From the first line of the data through the line containing "Is the Pro tier really free?", transcribe each line exactly. Pictures do not belong in the copy.
== DATA TO EXAMINE ==
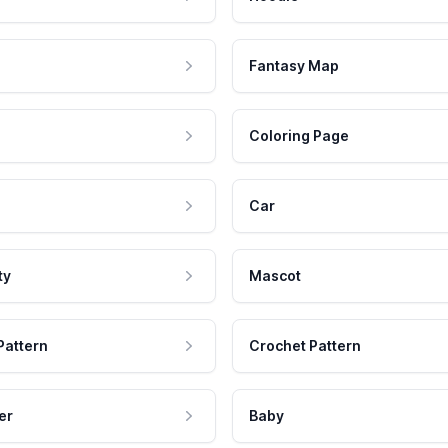
Fantasy Map
Coloring Page
Car
ty
Mascot
Pattern
Crochet Pattern
er
Baby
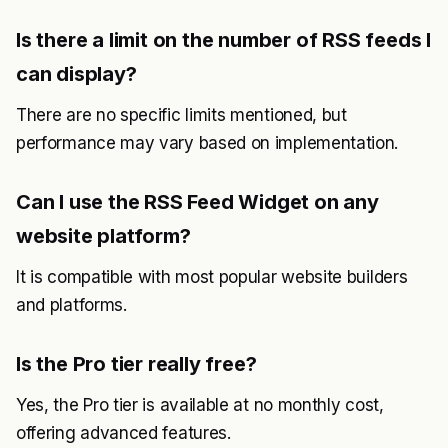
Is there a limit on the number of RSS feeds I
can display?
There are no specific limits mentioned, but
performance may vary based on implementation.
Can I use the RSS Feed Widget on any
website platform?
It is compatible with most popular website builders
and platforms.
Is the Pro tier really free?
Yes, the Pro tier is available at no monthly cost,
offering advanced features.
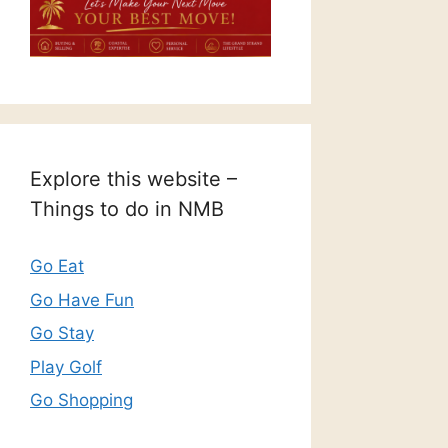
Explore this website –
Things to do in NMB
Go Eat
Go Have Fun
Go Stay
Play Golf
Go Shopping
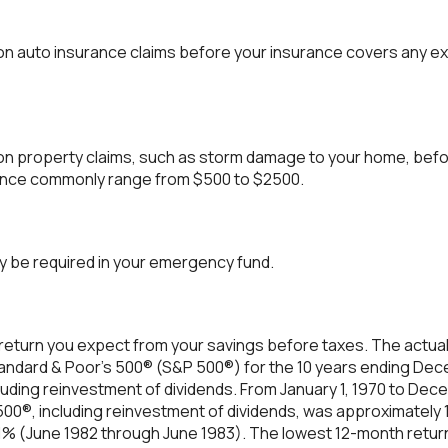
on auto insurance claims before your insurance covers any e
on property claims, such as storm damage to your home, bef
rance commonly range from $500 to $2500.
y be required in your emergency fund.
return you expect from your savings before taxes. The actual 
tandard & Poor's 500® (S&P 500®) for the 10 years ending De
luding reinvestment of dividends. From January 1, 1970 to Dec
00®, including reinvestment of dividends, was approximately
61% (June 1982 through June 1983). The lowest 12-month retu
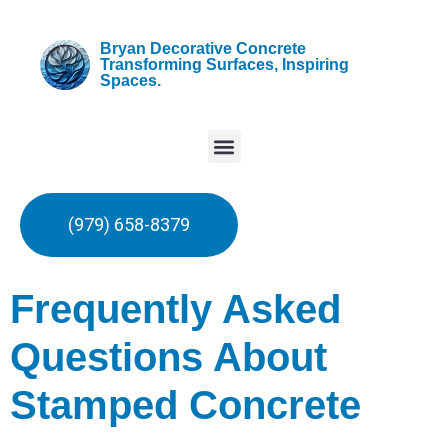
Bryan Decorative Concrete
Transforming Surfaces, Inspiring
Spaces.
(979) 658-8379
Frequently Asked
Questions About
Stamped Concrete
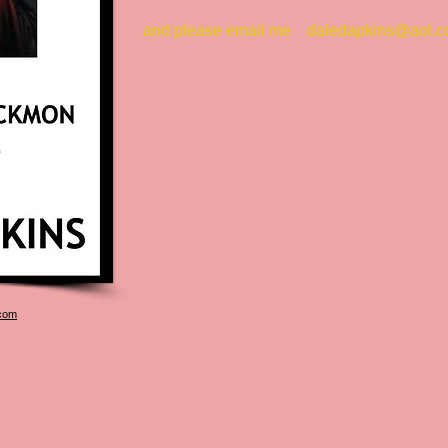
and please email me
daledapkins@aol.
com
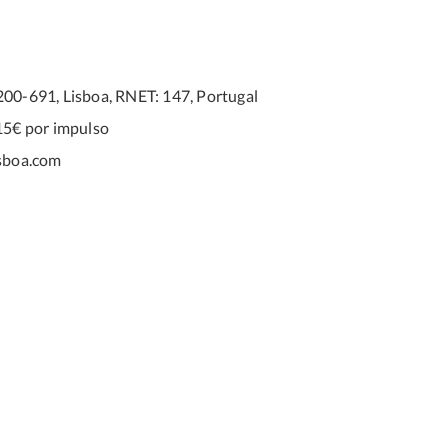
200-691, Lisboa, RNET: 147, Portugal
15€ por impulso
sboa.com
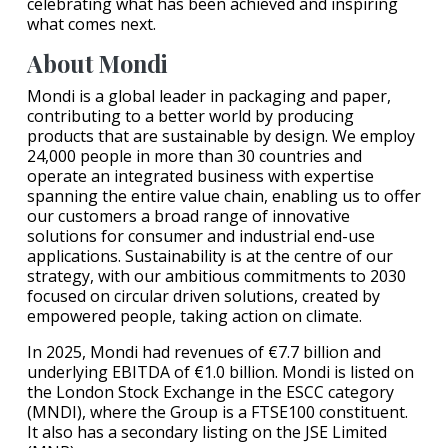
celebrating what has been achieved and inspiring
what comes next.
About Mondi
Mondi is a global leader in packaging and paper,
contributing to a better world by producing
products that are sustainable by design. We employ
24,000 people in more than 30 countries and
operate an integrated business with expertise
spanning the entire value chain, enabling us to offer
our customers a broad range of innovative
solutions for consumer and industrial end-use
applications. Sustainability is at the centre of our
strategy, with our ambitious commitments to 2030
focused on circular driven solutions, created by
empowered people, taking action on climate.
In 2025, Mondi had revenues of €7.7 billion and
underlying EBITDA of €1.0 billion. Mondi is listed on
the London Stock Exchange in the ESCC category
(MNDI), where the Group is a FTSE100 constituent.
It also has a secondary listing on the JSE Limited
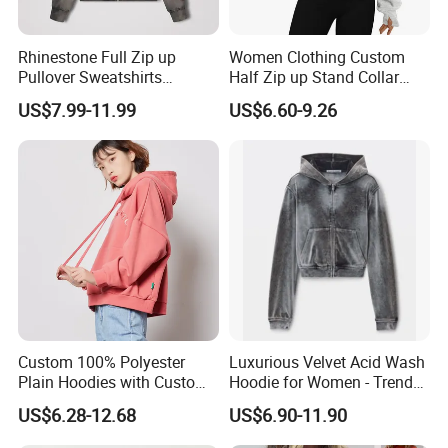
Rhinestone Full Zip up
Women Clothing Custom
Pullover Sweatshirts
Half Zip up Stand Collar
Heavyweight Letters
Ladies Hoodie with Pocket
US$7.99-11.99
US$6.60-9.26
Embroidery Hoodie
Custom 100% Polyester
Luxurious Velvet Acid Wash
Plain Hoodies with Custom
Hoodie for Women - Trendy
Logo for Women
Style
US$6.28-12.68
US$6.90-11.90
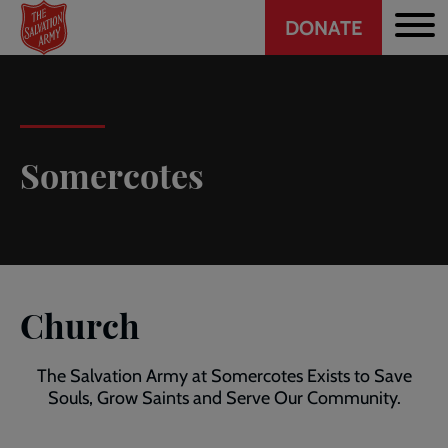
Header
Skip
DONATE
to
CTA
main
content
Somercotes
Church
The Salvation Army at Somercotes Exists to Save
Souls, Grow Saints and Serve Our Community.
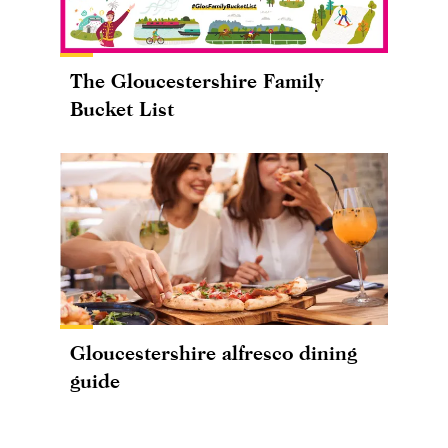
The Gloucestershire Family
Bucket List
Gloucestershire alfresco dining
guide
===
## EXERCISE RESULT
Fantasy Map
Coloring Page
Car
ty
Mascot
Pattern
Crochet Pattern
er
Baby
Is there a limit on the number of RSS feeds I
can display?
There are no specific limits mentioned, but
performance may vary based on implementation.
Can I use the RSS Feed Widget on any
website platform?
It is compatible with most popular website builders
and platforms.
Is the Pro tier really free?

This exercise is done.